When alpha value is  0.01 , Log loss on test set is: 0.0168354131474122
When alpha value is  0.01 , Accuracy Score on test set is: 0.9987809765973036
When alpha value is  0.015 , Log loss on test set is: 0.016980711594519065
When alpha value is  0.015 , Accuracy Score on test set is: 0.9987809765973036
When alpha value is  0.1 , Log loss on test set is: 0.017714921099963005
When alpha value is  0.1 , Accuracy Score on test set is: 0.9986960917216184
When alpha value is  0.5 , Log loss on test set is: 0.01844655275583625
When alpha value is  0.5 , Accuracy Score on test set is: 0.9986794976857702
When alpha value is  1 , Log loss on test set is: 0.01882955439098886
When alpha value is  1 , Accuracy Score on test set is: 0.9986539683998499
### 16.163208770751954 seconds ###


Our second model is Naive Bayes. To do this, we fed as input the converted comments by word of bags into sklearn's naive_bayes package. The approximately average training time for each model is 16s. We tune the alpha parameter and found there is not much difference between each alpha value. Finally achieved an accuracy score 0.99878 on test set and the log loss is 0.016835.

## Random Forest

In [8]:
start_time = time.time()

clf = RandomForestClassifier()
clf.fit(train_count, y_train)

print("### %s seconds ###" % (time.time() - start_time))

### 90.76089096069336 seconds ###


In [9]:
pred_test = clf.predict(test_count)
pred_prob = clf.predict_proba(test_count)
print("Log loss on test set is:",metrics.log_loss(y_test, pred_prob))
print("Accuracy Score on test set is:",metrics.accuracy_score(y_test, pred_test))

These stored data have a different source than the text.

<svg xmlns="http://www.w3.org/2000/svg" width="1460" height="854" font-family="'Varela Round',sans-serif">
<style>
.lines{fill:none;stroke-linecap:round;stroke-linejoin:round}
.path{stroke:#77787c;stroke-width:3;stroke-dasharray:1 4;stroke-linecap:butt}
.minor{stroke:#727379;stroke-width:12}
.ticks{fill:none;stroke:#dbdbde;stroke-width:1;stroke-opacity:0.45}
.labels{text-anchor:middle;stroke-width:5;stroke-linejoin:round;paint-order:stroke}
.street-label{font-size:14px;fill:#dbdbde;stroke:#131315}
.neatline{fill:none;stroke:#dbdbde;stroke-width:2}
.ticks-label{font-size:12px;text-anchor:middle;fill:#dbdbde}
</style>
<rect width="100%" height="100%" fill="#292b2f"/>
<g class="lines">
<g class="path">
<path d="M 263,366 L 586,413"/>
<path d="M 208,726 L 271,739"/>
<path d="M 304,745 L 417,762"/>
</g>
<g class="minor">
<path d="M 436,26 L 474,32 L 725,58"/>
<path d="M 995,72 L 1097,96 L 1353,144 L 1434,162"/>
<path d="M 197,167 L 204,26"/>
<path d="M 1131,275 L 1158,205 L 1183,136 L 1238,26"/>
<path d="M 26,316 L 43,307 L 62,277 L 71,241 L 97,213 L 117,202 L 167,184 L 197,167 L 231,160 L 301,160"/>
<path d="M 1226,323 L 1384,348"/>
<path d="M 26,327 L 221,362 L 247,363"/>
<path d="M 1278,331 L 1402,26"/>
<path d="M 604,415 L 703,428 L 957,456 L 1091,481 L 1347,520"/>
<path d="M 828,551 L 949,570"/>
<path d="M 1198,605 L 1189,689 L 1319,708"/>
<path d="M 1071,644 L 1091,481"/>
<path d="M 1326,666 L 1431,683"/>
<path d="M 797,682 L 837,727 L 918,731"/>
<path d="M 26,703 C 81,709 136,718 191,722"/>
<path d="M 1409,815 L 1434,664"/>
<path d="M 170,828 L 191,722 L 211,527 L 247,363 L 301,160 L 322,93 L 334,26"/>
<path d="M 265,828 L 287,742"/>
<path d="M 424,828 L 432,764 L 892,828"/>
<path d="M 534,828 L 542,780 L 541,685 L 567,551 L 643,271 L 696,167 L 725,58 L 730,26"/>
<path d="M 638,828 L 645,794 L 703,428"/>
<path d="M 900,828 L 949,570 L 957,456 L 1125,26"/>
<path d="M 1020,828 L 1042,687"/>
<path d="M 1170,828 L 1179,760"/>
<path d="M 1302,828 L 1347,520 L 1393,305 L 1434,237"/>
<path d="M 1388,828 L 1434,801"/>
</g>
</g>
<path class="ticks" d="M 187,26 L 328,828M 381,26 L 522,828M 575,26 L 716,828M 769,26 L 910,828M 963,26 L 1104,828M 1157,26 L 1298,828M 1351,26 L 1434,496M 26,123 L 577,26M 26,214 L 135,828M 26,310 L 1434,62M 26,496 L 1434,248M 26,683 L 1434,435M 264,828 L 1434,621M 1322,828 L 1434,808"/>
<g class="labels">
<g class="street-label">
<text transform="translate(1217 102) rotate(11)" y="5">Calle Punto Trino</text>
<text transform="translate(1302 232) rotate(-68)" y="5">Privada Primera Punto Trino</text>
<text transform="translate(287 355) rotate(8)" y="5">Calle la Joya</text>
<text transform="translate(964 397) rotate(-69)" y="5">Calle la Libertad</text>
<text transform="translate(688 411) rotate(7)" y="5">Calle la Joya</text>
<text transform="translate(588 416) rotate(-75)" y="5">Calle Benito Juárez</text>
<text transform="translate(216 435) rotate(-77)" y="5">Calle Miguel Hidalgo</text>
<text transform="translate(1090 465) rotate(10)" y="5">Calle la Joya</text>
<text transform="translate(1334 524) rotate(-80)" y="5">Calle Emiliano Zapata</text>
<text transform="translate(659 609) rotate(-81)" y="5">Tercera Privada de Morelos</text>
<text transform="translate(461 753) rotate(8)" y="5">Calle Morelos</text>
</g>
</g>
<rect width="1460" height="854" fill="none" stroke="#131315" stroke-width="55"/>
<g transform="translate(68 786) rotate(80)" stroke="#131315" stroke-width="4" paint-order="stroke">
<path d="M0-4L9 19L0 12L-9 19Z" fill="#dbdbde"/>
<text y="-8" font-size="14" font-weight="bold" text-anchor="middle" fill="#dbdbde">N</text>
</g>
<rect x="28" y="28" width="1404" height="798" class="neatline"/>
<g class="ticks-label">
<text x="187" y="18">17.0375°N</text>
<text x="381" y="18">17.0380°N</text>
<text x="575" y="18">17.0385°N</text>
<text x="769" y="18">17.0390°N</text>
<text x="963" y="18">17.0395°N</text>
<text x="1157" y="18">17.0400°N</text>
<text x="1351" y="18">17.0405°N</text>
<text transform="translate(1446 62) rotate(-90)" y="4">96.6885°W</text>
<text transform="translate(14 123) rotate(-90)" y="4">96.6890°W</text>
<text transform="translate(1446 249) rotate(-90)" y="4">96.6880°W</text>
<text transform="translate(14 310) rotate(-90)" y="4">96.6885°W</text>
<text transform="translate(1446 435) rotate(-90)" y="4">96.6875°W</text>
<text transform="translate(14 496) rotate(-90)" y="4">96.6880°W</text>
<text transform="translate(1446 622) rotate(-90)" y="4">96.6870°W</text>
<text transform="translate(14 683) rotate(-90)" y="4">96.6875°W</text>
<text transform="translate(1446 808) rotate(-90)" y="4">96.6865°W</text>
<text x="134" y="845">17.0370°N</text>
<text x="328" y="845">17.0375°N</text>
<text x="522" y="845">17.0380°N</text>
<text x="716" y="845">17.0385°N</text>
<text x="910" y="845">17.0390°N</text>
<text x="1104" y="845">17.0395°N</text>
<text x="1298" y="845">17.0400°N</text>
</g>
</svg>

Log loss on test set is: 9.886666332440855e-06
Accuracy Score on test set is: 0.999995532374964


The third model is random froest, which is a classification algorithm consisting of many decisions trees. The total training time is around 92s, which is much longer than logistic and naive bayes because it uses bagging and feature randomness when building each individual tree. Random forest is robust to overfitting. The log loss on test set is 0.0000098448 and the accuracy score on test set is 0.99999.

## Summary

| Model               | Training Time | Log Loss     | Accuracy Score |
|---------------------|---------------|--------------|----------------|
| Logistic Regression | 18s           | 0.00009917   | 0.999989       |
| Naive Bayes         | 16s           | 0.016835     | 0.998781       |
| Random Forest          | 92s           | 0.0000098448 | 0.999995       |

Among the three models, we can see that Random Forest has the best performance.